Hal ini tercermin dari penggunaan bahasa yang menunjukkan diskriminasi seksual antara laki-laki dan perempuan, ketidakberpihakan kepada perempuan, atau menjadikan perempuan sebagai obyek seksual.

Ini berpotensi menciptakan masyarakat yang abai terhadap hak dan keamanan seorang perempuan.

Dalam hal ini perempuan selalu disalahkan atas terjadinya sebuah kasus pemerkosaan. Setidaknya, perempuan diposisikan sebagai obyek yang memang sepantasnya ada di posisi tersebut.

Tanpa disadari masyarakat atau mungkin kita sendiri kerap melakukan hal yang disebut sebagai rape culture tersebut.

Komentar itu antara lain:

- Menyalahkan pakaian yang dikenakan korban.
- Menyalahkan perilaku perempuan yang menjadi korban.
- Menganggap perempuan yang menjadi korban itu bodoh karena menuruti tipu daya lelaki.
- Berasumsi pemerkosaan pasti dilatarbelakangi dengan alasan suka sama suka.

Lebih dari itu, hal-hal kecil yang biasa terjadi di lingkungan sekitar juga bisa disebut sebagai rape culture. Contohnya:

- Menganggap pria agresif sementara wanita pasif.
- Berpendapat "boys will be boys" dan memaklumi kenakalan laki-laki.
- Menganggap aktivitas seksual sebagai pencapaian sebuah hubungan.
- Meminta perempuan untuk tidak terlalu dingin dan cuek.
- Menjadikan kekerasan seksual sebagai bahan candaan.

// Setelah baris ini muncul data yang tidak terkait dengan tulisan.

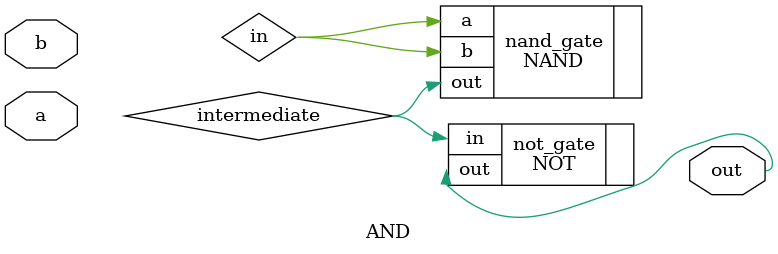
<source format=v>
module AND (
    input a, b,
    output out
);
    wire intermediate; 

    NAND nand_gate (
        .a(in),
        .b(in),
        .out(intermediate)
    );
    NOT not_gate (
        .in(intermediate),
        .out(out)
    );
endmodule
</source>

Padahal, ada banyak faktor yang melatarbelakangi mengapa sebuah tindak pemerkosaan bisa terjadi. Salah satunya adanya relasi kuasa yang tidak sepadan antara laki-laki dan perempuan. Artinya, tidak semua kasus pemerkosaan disebabkan oleh pihak perempuan.

Victim blaming

Seorang pelaku atau pihak-pihak yang membela pelaku, biasanya akan menyalahkan korban sebagai penyebab terjadinya pemerkosaan.

Hal itu dilakukan untuk mengamankan posisinya agar orang lain tidak menilai dirinya bersalah, dan justru korban yang patut disalahkan.

Hal ini tidak dibenarkan karena dapat memperparah keadaan psikologis perempuan yang menjadi korban.

Perempuan yang sudah mendapatkan kekerasan seksual dan disalahkan atas kejadian yang menimpanya akan merasa tidak nyaman sehingga enggan berbagi cerita dengan orang lain.

Menyalahkan korban berarti membiarkan pelaku lepas dari tanggung jawabnya setelah kekerasan seksual yang dia lakukan.

Adapun victim blaming bisa saja dalam kalimat seperti:

- "Pasti perempuannya yang memancing".
- "Salah perempuan itu, ngapain mau diajak ke tempat sepi".
- "Jangan-jangan perempuannya menikmati"
- "Kucing (lelaki) kalau dikasih ikan asin (ada perempuan), mana mungkin menolak"
- "Bukannya dia sering gonta-ganti cowok?"